In a statement, Health Canada said the decision to request that Shire pull Adderall was based on a safety review provided by the company. It indicated that there were 20 international reports of sudden death in patients taking Adderall R, the immediate release form of the drug, and Adderall XR, the extended release version. "These deaths were not associated with overdose, misuse or abuse. Fourteen deaths occurred in children, and six deaths in adults. There were 12 reports of stroke, two of which occurred in children," Health Canada said.
Both Adderall R and Adderall XR are sold in the U.S. and Adderall XR is sold in Canada.
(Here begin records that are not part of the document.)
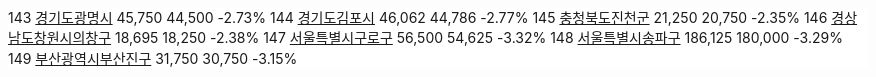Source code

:   <tr class="item">
    <td>143</td>
    <td><a href="/apt/경기도광명시">경기도광명시</a></td>
    <td>45,750</td>
    <td>44,500</td>
    <td>-2.73%</td>
  </tr>

  <tr class="item">
    <td>144</td>
    <td><a href="/apt/경기도김포시">경기도김포시</a></td>
    <td>46,062</td>
    <td>44,786</td>
    <td>-2.77%</td>
  </tr>

  <tr class="item">
    <td>145</td>
    <td><a href="/apt/충청북도진천군">충청북도진천군</a></td>
    <td>21,250</td>
    <td>20,750</td>
    <td>-2.35%</td>
  </tr>

  <tr class="item">
    <td>146</td>
    <td><a href="/apt/경상남도창원시의창구">경상남도창원시의창구</a></td>
    <td>18,695</td>
    <td>18,250</td>
    <td>-2.38%</td>
  </tr>

  <tr class="item">
    <td>147</td>
    <td><a href="/apt/서울특별시구로구">서울특별시구로구</a></td>
    <td>56,500</td>
    <td>54,625</td>
    <td>-3.32%</td>
  </tr>

  <tr class="item">
    <td>148</td>
    <td><a href="/apt/서울특별시송파구">서울특별시송파구</a></td>
    <td>186,125</td>
    <td>180,000</td>
    <td>-3.29%</td>
  </tr>

  <tr class="item">
    <td>149</td>
    <td><a href="/apt/부산광역시부산진구">부산광역시부산진구</a></td>
    <td>31,750</td>
    <td>30,750</td>
    <td>-3.15%</td>
  </tr>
In a statement, Shire said although it is complying with the Canadian request, "the company strongly disagrees with the conclusions drawn by Health Canada and is considering appropriate responsive action."
The company said it remains confident in the safety and effectiveness of Adderall for the treatment of ADHD when used in accordance with the approved labeling.
Shire said the interpretation of the same data by the FDA led to a revised label for Adderall XR last September, which states that the drug should not be used in children or adults with structural cardiac abnormalities.
The FDA said it would provide issue information sheets for consumers concerned about Adderall and Health Canada's decision to suspend sales of the drug. The FDA said it would also provide up-to-date information about Adderall's safety profile on its website at www.fda.gov.
In information posted to its Web site, the FDA said sudden unexplained death has been associated with amphetamine abuse and reported in children with underlying cardiac abnormalities taking recommended doses of amphetamines, including Adderall and Adderall XR.
"In addition, a very small number of cases of SUD have been reported in children without structural cardiac abnormalities taking Adderall," the FDA said. But, the FDA also said, it cannot, at this time, "conclude that recommended doses of Adderall can cause sudden unexplained death."
The FDA said patients using Adderall, or parents of children on the drug, who have questions about the drug should consult their physicians before making any alterations to their therapy.
Adderall is a central nervous system stimulant, or an amphetamine. The medication is used to treat attention deficit hyperactivity disorder (ADHD) in children 6 years of age and older and in adults.